In 2019, that seems almost too ignorant to dignify with a response.

Here’s What We Know

But apparently a response must be given, because evidence is a proven bullshit cleanser. To restate the obvious (because Berenson seems to be unaware of same):

  • THC has been an FDA approved treatment for nausea and vomiting associated with cancer chemotherapy since 1985.
  • CBD is currently undergoing fast-tracked federal clinical trials to determine its efficacy in treating severe pediatric seizure disorders like Dravet’s Syndrome, after countless families and cannabis growers uprooted their lives or broke the law to provide seriously ill children with access to CBD-rich cannabis oil.
  • Cannabis has also been shown to be effective in treating Parkinson’s Disease, ALS, MS, neuropathic pain, glaucoma, PTSD, Diabetes, anxiety, depression and wide range of other ailments.

There’s a History Here

So why do we still know so relatively little about such a supposed miracle drug?

Largely because the federal government and Big Pharma have been conspiring for the last fifty years to block all research into whole-plant cannabis as a medicine, while funding all manner of biased research into cannabis as a menace.
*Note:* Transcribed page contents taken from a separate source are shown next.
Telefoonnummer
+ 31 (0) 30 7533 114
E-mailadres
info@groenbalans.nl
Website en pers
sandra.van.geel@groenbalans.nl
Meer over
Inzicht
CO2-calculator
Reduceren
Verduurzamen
Through the National Institute on Drug Abuse (NIDA), the federal government to this day maintains a total monopoly on the nation’s sole legal source of cannabis for clinical studies, and they only tend to supply researchers looking for harms, instead of benefits.

Huzzahs From the Mainstream Media

You wouldn’t know any of this to read Malcolm Gladwell’s recent feature article in The New Yorker. That embarrassment, which has been owned by Twitter followers this week,  claims to be a call for more research into cannabis and mental illness. But it pretty much takes Tell Your Children at face value, without a single dissenting expert or study cited.

Coming in April. It’s good too.

More ominously, Berenson’s spurious claims also made it unchallenged onto Fox and Friends—a media hit that’s daily appointment television for the highly impressionable President of the United States.

In a studio interview with Fox host Steve Doocy, Berenson was asked to identify the dark forces that want to push the Devil’s Lettuce on an unsuspecting populace. His reply reads like a carbon copy of President Trump’s personal enemies list, including the “elite media,” Democrats, and George Soros. All that was missing was a gory anecdote about an undocumented Mexican immigrant who smoked a joint shortly before ax-murdering a pretty young white girl.

Of course the entire Fox and Friends interview lasted less than two minutes, so maybe Berenson didn’t have time to squeeze it in alongside all the other dog whistles, junk science, and misleading claims that make Tell Your Children one of the most disingenuous and harmful books of 2019.